The CDH is one of the most mainstream big data platforms which packages well all the related big data tools into one environment and make you safe hours installing everything from scratch.
Meanwhile, Cloudera Manager is also one of the benefit of using CDH because it really gives you a handy GUI for you to monitor and even configure the environment.

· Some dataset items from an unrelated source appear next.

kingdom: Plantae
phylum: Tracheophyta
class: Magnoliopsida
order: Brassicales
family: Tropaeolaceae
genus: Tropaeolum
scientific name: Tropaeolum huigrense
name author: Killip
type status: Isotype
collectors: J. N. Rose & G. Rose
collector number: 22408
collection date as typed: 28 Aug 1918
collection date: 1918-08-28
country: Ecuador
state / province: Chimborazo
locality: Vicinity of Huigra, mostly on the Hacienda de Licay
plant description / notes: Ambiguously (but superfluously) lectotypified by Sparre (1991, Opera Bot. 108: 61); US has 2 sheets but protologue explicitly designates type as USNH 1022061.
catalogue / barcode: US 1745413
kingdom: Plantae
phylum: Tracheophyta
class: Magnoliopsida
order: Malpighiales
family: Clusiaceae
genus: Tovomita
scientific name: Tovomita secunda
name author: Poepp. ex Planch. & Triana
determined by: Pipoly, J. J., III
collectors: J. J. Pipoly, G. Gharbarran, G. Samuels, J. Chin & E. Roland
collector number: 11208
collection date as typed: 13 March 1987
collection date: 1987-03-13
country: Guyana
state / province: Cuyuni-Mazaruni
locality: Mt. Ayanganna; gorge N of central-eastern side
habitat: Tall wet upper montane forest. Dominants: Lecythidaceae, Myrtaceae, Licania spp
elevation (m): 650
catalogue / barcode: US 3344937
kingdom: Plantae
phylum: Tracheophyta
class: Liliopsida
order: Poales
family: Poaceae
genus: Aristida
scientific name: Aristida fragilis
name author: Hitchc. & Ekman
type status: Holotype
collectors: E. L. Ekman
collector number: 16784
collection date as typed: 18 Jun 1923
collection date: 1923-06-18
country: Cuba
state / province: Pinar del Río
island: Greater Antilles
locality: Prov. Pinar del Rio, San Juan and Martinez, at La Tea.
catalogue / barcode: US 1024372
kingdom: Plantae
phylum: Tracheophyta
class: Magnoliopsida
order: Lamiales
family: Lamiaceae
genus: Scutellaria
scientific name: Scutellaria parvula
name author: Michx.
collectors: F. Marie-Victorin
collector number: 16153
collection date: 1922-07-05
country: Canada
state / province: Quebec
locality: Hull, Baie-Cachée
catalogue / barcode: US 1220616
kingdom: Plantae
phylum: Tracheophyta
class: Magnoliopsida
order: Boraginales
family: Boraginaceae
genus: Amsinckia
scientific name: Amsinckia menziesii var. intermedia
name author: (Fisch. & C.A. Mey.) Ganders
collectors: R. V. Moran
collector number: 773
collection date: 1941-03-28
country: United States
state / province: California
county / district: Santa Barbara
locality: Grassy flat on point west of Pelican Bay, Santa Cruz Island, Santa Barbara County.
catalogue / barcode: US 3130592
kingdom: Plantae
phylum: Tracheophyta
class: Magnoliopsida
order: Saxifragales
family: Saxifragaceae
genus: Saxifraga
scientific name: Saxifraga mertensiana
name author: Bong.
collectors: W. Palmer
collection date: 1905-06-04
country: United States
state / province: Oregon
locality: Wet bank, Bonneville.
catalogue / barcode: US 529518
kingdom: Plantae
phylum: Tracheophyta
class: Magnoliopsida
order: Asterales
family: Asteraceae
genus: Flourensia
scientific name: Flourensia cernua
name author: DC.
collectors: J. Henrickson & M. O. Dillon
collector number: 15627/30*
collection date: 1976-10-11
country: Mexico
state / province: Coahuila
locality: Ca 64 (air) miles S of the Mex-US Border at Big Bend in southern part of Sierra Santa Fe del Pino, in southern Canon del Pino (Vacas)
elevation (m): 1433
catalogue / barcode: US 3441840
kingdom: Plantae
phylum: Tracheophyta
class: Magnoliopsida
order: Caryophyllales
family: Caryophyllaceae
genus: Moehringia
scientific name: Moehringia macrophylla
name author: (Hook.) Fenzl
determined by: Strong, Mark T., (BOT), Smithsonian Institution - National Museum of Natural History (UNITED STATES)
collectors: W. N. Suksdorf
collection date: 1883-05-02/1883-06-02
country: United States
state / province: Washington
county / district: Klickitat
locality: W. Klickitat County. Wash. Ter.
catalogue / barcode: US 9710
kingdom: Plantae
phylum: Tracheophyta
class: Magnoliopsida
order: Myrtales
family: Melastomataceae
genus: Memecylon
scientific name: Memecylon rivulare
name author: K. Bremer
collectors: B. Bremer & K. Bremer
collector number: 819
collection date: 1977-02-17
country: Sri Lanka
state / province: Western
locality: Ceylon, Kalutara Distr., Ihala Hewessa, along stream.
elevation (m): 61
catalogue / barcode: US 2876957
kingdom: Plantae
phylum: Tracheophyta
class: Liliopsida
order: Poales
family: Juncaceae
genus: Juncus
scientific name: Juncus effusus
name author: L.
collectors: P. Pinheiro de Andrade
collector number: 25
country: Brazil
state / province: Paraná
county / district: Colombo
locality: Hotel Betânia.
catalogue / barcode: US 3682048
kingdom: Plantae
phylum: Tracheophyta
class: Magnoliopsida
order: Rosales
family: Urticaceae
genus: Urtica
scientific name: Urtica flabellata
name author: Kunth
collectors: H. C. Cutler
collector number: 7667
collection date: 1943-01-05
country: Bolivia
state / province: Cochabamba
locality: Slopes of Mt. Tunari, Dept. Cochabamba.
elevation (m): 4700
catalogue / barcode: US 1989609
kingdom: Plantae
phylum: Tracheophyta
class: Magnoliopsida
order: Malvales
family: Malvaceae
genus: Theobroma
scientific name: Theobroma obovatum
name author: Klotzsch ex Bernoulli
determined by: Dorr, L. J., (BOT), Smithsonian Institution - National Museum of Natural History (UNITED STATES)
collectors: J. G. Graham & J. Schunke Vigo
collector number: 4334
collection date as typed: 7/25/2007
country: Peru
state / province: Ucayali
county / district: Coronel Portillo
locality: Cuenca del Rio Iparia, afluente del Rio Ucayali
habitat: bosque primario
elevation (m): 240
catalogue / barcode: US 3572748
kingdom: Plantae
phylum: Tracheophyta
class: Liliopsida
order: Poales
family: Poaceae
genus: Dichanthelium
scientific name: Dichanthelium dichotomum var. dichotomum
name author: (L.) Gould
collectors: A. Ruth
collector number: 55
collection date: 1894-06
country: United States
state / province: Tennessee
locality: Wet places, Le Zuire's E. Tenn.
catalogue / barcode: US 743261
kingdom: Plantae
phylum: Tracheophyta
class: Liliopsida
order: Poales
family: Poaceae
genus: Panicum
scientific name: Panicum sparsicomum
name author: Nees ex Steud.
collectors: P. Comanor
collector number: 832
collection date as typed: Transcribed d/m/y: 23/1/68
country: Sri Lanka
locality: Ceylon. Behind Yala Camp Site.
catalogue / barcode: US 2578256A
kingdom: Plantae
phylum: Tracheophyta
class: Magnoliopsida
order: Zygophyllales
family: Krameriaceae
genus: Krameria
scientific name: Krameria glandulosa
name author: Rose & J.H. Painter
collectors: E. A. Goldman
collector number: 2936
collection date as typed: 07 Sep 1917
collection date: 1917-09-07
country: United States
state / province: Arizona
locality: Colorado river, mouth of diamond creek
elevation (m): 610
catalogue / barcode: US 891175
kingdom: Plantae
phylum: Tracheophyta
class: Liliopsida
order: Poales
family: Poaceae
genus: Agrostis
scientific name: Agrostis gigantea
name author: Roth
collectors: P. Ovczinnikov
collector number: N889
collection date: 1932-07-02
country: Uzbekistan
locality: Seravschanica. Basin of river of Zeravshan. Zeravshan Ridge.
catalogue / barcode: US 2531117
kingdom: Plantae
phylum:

Cloudera uses tsquery to pull the time series data regarding certain metrics. Say for example, there is a metric called “cpu_user_time”, it has an interesting unit of measure like “seconds/second”. It took me quite a while to double check all the numbers to finally understand what it means, but it is basically the cumulative CPU time across the multiple cores or even nodes. Say you have 3 datanodes and 12 cores each. Assuming your job is really stressing the cluster and we have 3*12=36 cores running in parallel at the same time, then at that moment, we are supposed to have a “cpu_user_time” under your account that has a value of 36seconds/second. Of course, when talking about CPU usage, a percentage between 0% and 100% is probably more straight forward which 0% means completely idle and 100% means fully utilized. In that case you can write a tsquery to be something like this:
select cpu_user_time / getHostFact(numCores, 1) / {numberOfHosts} * 100
Here getHostFact(numCores,1) will return the number of cores and use 1 as default value is not available. I have not figured out how to retrieve the number of hosts/data nodes using tsquery but you should get the idea, 100 turns decimal into a percentage that is more user friendly.
As you can see, I have 14 nodes in this environment and two of them acted as the name node and backup name node, that is why when I write my query, I divide by the number 12.
well. the next step is to do some scientific research figuring out what is the CPU usage across time, something like the integral of the CPU usage across time over the total timeline or simply the average if the distribution is even.